Panneaux indiquant la valeur des indices boursiers, le 14 juin à Tokyo. / Eugene Hoshiko / AP

Le golfe Arabo-Persique s’embrase, et le marché pétrolier semble regarder ailleurs. Jeudi, après l’annonce de l’attaque contre deux tankers dans le golfe d’Oman, le cours du baril de brent a été temporairement secoué, mais il est rapidement revenu autour de 61 dollars, retrouvant son niveau de la veille. Vendredi, la tendance était similaire. Autrement dit : la violence de ces attaques dans une zone cruciale pour le trafic pétrolier mondial n’a, pour l’heure, pas d’impact significatif sur le marché.

Dans le détroit d’Ormuz, qui mène au golfe d’Oman, circulent pourtant près de 20 % du pétrole mondial et 30 % du gaz naturel liquéfié (GNL) : une partie importante des productions saoudienne, iranienne, irakienne, émiratie et qatarie est exportée à travers ce passage large de 40 kilomètres entre l’île iranienne d’Ormuz et le sultanat d’Oman. La moitié des réserves mondiales de pétrole se trouvent dans cette région, dans laquelle plus de 2 400 tankers naviguent chaque année, sous la surveillance étroite de la Ve flotte américaine de l’US Navy.

Les besoins colossaux de la Chine

Depuis que Donald Trump a déchiré l’accord sur le nucléaire iranien en mai 2018, Téhéran menace à mots couverts de bloquer le détroit. Mais la panique ne s’est pas emparée des marchés à la suite des événements de jeudi. « La vraie question à se poser est : le marché pétrolier pense-t-il que l’Iran a les moyens d’interrompre le transport de pétrole dans le golfe Persique ? La réponse, pour l’instant, semble être que non. Mais nous verrons », a ainsi analysé sur Twitter la chercheuse et consultante Ellen Wald. Autrement dit : les tradeurs et les acheteurs de pétrole ne semblent pas miser sur un durcissement de la situation.

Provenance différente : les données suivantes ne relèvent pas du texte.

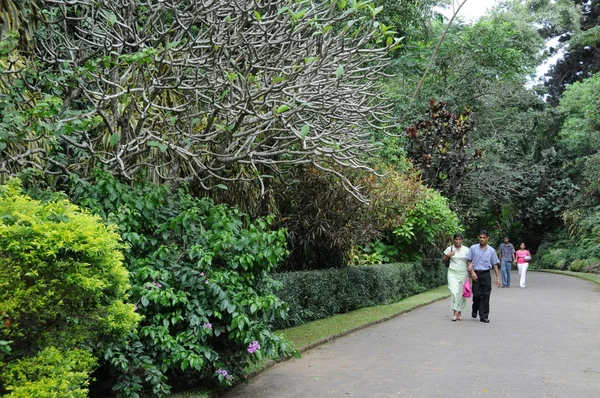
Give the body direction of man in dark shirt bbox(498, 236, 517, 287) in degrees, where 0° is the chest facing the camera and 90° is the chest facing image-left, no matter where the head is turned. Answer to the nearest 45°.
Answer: approximately 0°

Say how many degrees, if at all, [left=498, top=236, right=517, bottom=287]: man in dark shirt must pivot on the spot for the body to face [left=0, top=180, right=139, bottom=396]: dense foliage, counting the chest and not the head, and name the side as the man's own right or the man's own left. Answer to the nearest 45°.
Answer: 0° — they already face it

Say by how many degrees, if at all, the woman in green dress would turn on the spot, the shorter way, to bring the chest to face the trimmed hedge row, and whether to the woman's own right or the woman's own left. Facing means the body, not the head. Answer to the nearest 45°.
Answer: approximately 90° to the woman's own right

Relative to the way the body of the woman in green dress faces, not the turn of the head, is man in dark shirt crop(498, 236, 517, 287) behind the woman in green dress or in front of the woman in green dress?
behind

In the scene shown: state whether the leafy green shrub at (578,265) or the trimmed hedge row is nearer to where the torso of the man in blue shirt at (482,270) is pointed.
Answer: the trimmed hedge row

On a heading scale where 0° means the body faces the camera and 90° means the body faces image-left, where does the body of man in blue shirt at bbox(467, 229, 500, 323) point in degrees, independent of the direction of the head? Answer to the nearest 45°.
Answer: approximately 0°

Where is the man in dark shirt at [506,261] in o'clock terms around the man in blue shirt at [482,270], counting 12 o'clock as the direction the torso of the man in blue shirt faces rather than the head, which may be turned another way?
The man in dark shirt is roughly at 6 o'clock from the man in blue shirt.
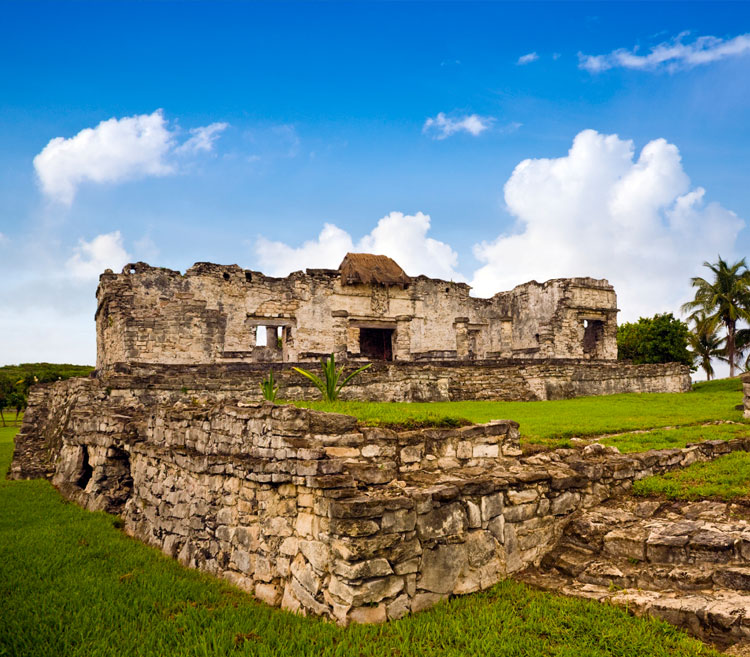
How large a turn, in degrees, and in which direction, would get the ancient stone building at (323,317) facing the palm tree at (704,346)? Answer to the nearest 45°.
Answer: approximately 135° to its left

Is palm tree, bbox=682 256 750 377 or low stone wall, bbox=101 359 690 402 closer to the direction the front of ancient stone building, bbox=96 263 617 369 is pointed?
the low stone wall

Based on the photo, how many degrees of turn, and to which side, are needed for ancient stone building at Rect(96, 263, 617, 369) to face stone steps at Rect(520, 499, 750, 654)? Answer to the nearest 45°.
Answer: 0° — it already faces it

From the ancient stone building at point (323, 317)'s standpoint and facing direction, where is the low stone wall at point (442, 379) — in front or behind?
in front

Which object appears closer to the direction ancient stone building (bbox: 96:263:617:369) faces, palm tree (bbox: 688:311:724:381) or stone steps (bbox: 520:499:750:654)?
the stone steps

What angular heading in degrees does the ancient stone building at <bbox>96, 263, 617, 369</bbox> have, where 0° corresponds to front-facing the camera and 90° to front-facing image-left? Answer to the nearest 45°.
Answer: approximately 0°

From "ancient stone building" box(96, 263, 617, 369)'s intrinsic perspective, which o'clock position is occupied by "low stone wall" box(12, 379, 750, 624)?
The low stone wall is roughly at 12 o'clock from the ancient stone building.

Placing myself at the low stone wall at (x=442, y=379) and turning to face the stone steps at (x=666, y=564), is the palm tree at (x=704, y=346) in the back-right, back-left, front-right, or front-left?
back-left

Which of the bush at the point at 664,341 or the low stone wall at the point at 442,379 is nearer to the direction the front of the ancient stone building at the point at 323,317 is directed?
the low stone wall

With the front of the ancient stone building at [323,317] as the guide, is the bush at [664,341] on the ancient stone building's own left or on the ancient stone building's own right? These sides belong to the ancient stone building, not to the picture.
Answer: on the ancient stone building's own left

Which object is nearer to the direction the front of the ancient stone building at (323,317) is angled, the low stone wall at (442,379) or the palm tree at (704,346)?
the low stone wall
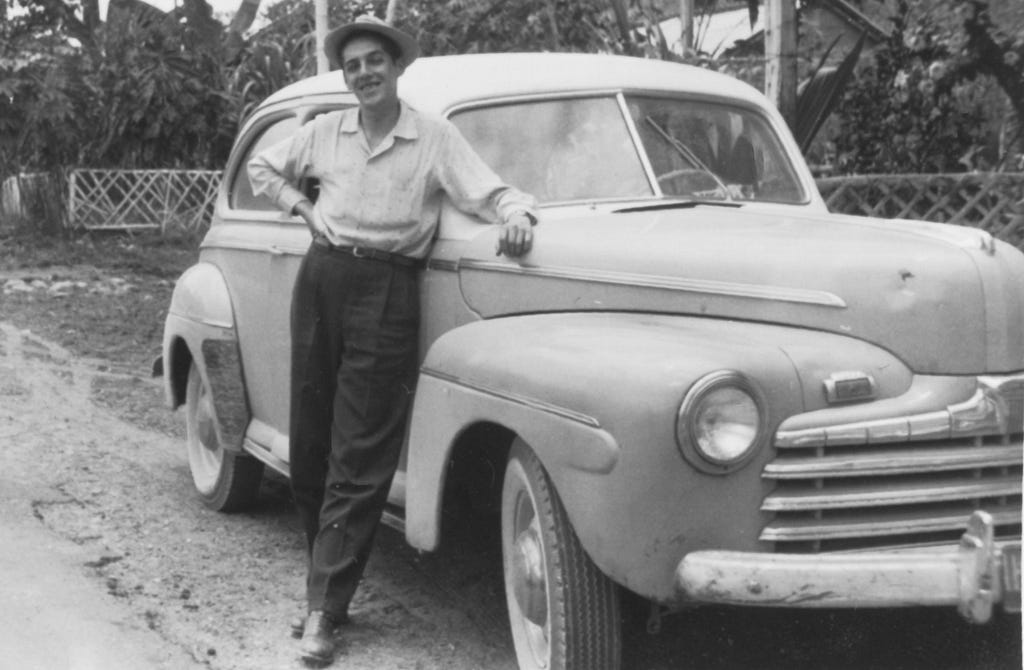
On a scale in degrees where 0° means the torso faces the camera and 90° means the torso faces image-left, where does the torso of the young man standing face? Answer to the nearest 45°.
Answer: approximately 0°

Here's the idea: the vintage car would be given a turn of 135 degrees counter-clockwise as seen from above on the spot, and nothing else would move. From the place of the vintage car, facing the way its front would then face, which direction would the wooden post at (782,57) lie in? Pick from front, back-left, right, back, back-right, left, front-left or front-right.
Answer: front

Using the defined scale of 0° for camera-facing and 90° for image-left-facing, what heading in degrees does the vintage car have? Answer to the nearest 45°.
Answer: approximately 315°

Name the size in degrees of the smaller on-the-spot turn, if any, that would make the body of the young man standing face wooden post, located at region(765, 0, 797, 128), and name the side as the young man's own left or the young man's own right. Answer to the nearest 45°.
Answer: approximately 135° to the young man's own left

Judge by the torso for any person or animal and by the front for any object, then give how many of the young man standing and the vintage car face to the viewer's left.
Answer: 0

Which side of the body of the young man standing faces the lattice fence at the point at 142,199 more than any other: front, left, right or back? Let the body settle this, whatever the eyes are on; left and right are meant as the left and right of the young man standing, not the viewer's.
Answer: back

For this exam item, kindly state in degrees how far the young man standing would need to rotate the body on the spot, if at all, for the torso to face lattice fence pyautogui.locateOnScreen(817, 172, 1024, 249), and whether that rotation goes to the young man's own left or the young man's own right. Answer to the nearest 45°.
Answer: approximately 135° to the young man's own left

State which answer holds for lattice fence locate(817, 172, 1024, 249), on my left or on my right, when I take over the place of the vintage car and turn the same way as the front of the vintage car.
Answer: on my left
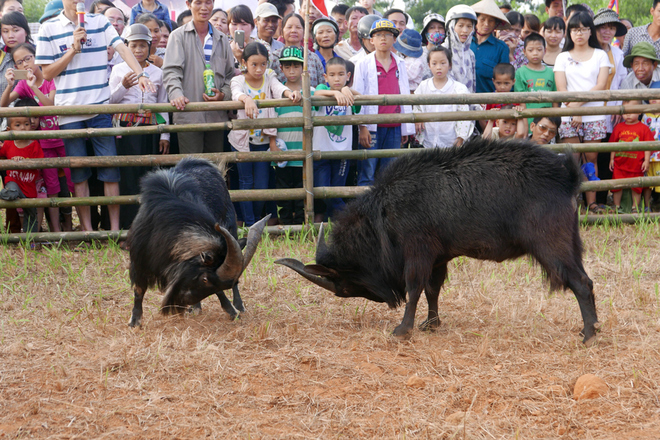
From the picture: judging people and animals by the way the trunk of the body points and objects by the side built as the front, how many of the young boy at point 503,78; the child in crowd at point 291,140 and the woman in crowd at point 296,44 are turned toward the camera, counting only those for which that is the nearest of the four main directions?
3

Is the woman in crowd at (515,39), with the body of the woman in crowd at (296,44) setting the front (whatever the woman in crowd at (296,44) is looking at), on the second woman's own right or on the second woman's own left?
on the second woman's own left

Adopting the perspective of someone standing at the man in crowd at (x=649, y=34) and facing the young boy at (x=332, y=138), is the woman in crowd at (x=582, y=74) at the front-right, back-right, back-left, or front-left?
front-left

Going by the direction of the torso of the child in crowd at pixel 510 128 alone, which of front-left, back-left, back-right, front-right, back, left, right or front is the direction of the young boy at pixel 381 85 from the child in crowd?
right

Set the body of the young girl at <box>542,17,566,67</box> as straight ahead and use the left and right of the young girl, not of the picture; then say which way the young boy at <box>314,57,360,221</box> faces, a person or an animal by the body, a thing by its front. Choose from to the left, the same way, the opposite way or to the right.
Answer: the same way

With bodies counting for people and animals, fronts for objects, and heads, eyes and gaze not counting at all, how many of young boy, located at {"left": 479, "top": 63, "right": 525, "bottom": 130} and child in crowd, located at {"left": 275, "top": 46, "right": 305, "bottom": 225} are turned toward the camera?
2

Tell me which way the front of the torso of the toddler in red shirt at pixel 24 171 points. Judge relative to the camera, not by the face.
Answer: toward the camera

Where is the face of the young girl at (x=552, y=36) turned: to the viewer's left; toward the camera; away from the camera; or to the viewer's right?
toward the camera

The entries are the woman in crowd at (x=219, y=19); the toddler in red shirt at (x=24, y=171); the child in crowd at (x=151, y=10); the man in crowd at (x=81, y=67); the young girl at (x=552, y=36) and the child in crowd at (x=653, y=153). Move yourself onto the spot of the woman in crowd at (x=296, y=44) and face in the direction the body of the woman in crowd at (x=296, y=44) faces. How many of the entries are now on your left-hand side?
2

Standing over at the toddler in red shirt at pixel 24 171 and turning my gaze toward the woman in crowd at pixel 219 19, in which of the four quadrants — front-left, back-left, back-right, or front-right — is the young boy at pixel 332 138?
front-right

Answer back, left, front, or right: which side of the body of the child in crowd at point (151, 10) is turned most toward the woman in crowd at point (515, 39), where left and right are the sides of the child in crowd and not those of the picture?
left

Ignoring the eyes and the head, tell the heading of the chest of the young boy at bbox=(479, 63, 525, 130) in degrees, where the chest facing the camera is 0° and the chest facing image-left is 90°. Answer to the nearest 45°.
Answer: approximately 0°

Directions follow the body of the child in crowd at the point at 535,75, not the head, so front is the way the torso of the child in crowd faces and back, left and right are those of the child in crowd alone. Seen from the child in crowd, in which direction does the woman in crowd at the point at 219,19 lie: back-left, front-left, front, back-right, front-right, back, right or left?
right

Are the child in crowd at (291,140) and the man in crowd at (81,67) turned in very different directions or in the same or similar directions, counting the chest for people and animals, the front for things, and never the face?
same or similar directions

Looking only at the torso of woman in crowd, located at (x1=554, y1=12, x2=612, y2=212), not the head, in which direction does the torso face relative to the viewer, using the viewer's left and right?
facing the viewer

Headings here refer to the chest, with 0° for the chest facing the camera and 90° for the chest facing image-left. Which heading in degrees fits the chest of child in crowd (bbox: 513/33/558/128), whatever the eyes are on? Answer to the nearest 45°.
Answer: approximately 0°

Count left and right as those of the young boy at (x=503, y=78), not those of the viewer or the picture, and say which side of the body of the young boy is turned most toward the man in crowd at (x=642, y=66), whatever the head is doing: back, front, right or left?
left

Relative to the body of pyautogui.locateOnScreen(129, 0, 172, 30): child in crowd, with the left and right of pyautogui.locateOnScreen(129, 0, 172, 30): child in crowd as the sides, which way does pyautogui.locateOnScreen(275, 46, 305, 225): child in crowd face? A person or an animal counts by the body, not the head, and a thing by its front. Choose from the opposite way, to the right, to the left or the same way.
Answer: the same way
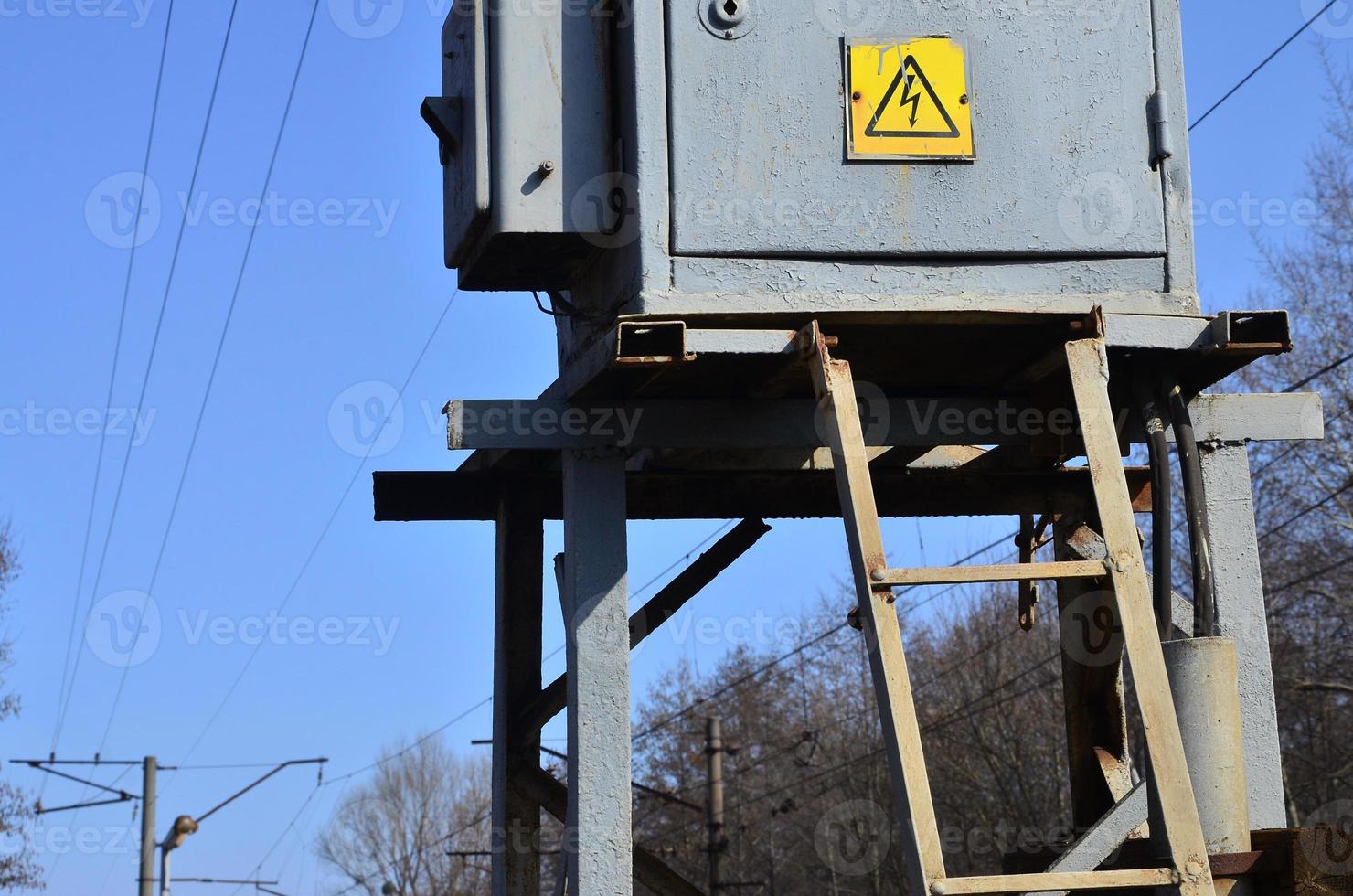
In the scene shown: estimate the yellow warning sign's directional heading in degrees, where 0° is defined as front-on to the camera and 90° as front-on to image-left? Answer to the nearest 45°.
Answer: approximately 0°

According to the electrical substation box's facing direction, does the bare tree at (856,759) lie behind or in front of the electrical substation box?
behind

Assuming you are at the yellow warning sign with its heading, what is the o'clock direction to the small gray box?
The small gray box is roughly at 3 o'clock from the yellow warning sign.

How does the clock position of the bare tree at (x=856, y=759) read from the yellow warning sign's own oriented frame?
The bare tree is roughly at 6 o'clock from the yellow warning sign.

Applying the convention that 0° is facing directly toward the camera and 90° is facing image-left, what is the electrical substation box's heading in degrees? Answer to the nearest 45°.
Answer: approximately 0°
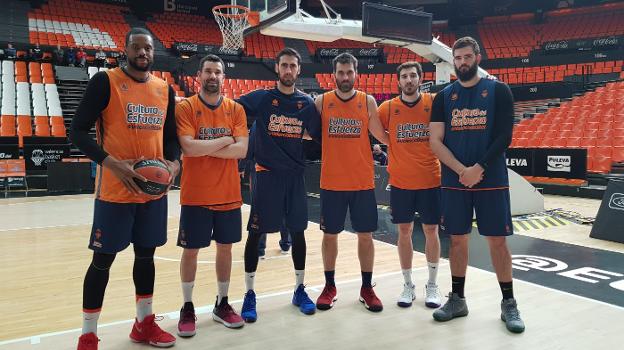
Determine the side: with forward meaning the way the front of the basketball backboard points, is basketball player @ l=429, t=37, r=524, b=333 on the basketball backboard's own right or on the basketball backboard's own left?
on the basketball backboard's own left

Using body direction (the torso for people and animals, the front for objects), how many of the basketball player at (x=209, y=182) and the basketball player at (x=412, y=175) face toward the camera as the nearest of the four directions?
2

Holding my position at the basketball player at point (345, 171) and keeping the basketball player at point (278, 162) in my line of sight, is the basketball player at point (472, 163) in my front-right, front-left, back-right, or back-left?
back-left

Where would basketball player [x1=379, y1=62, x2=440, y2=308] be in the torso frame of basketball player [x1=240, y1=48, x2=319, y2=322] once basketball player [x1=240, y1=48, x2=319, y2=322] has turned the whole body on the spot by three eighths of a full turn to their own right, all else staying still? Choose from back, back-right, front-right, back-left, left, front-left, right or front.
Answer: back-right

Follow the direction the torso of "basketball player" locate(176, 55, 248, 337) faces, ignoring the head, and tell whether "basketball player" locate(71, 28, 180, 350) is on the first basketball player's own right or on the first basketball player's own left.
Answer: on the first basketball player's own right

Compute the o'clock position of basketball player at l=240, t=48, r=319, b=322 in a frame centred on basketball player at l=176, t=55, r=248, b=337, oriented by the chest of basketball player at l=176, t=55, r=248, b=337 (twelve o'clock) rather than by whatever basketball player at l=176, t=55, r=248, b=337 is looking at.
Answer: basketball player at l=240, t=48, r=319, b=322 is roughly at 8 o'clock from basketball player at l=176, t=55, r=248, b=337.

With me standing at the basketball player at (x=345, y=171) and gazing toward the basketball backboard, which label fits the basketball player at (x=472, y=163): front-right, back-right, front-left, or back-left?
back-right

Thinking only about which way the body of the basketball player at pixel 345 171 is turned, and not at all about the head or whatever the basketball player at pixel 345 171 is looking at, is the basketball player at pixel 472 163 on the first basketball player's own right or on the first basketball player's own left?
on the first basketball player's own left

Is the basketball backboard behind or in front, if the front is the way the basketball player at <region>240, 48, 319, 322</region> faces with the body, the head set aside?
behind

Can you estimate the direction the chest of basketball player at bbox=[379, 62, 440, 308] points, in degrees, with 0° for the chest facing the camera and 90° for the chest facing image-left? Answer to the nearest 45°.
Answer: approximately 0°
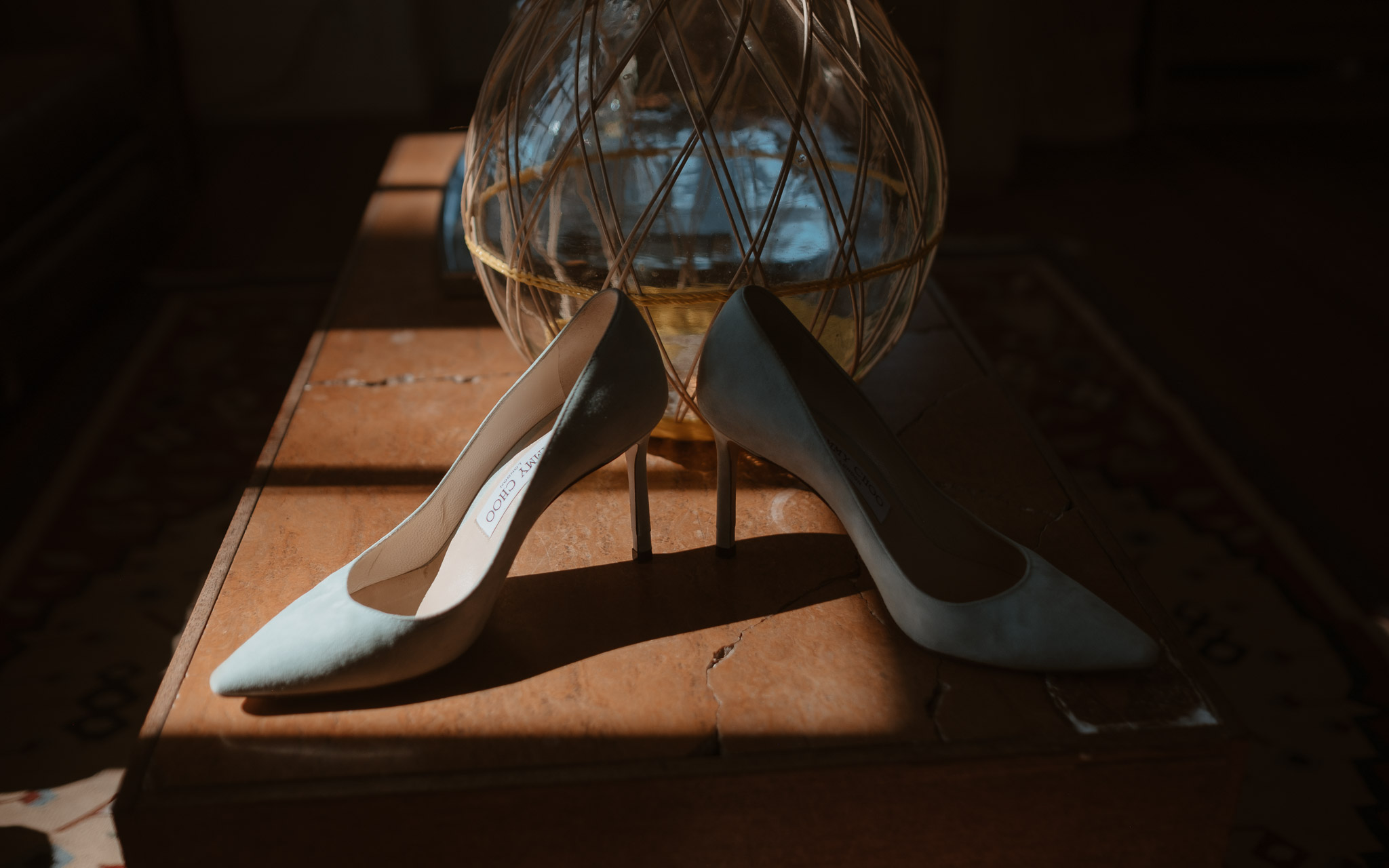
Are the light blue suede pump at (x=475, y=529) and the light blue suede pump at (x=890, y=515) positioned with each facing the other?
no

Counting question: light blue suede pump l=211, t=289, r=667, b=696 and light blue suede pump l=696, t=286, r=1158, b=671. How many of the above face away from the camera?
0

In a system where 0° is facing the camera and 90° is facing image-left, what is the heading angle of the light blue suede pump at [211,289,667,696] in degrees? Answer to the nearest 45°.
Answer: approximately 45°

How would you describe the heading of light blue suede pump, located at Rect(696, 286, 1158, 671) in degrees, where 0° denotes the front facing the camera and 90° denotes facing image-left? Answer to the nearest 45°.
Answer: approximately 315°
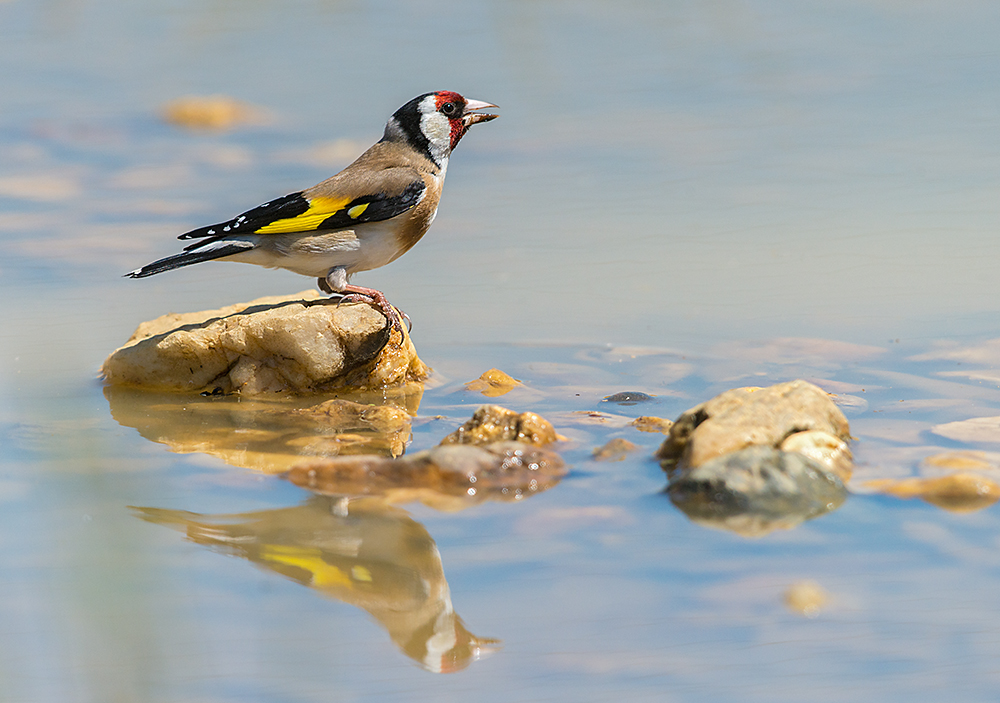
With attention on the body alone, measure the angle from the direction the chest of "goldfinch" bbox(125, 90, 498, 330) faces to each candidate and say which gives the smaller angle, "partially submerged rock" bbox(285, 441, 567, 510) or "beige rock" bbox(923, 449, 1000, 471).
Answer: the beige rock

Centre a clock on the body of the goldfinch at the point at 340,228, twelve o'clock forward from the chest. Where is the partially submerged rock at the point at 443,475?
The partially submerged rock is roughly at 3 o'clock from the goldfinch.

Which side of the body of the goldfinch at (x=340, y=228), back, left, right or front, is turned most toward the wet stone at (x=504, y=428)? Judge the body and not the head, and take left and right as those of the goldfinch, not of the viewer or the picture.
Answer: right

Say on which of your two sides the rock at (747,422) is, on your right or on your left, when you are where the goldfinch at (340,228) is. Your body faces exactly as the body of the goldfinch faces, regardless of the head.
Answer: on your right

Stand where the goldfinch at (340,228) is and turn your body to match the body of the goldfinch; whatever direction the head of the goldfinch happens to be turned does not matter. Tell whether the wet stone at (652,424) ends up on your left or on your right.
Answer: on your right

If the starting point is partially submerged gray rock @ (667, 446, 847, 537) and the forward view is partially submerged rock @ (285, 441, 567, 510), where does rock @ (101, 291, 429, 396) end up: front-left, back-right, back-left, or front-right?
front-right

D’autant que les préoccupations du secteur sont plutôt tournées vers… les Etats-Unis. « Le marché regarde ailleurs pour l’instant, à cause des inquiétudes sur la guerre commerciale », note Helima Croft, analyste chez RBC Capital.

De fait, ces événements dans le golfe d’Oman interviennent alors que les prix du baril traversent une nouvelle période de turbulences. Alors que les cours étaient restés relativement stables depuis plusieurs mois, entre 60 et 70 dollars, ils sont brutalement redescendus fin mai autour de 60 dollars.

La demande pétrolière mondiale est tirée fortement par les besoins colossaux chinois. Or le durcissement des positions de Washington et de Pékin dans la bataille commerciale commence à peser sur la croissance chinoise, et donc sur sa demande en énergie.

Un autre élément crucial entraîne aussi les cours à la baisse : la hausse fulgurante de la production de pétrole de schistes américain, qui ne cesse de dépasser les prévisions. Depuis plusieurs mois, les Etats-Unis produisent plus de 12 millions de barils par jour, renforçant leur position de premier producteur mondial. Un sujet qui sera, tout comme les tensions dans le golfe d’Oman, au menu de la prochaine réunion des pays de l’OPEP, dont l’Arabie saoudite et l’Iran, fin juin, à Vienne.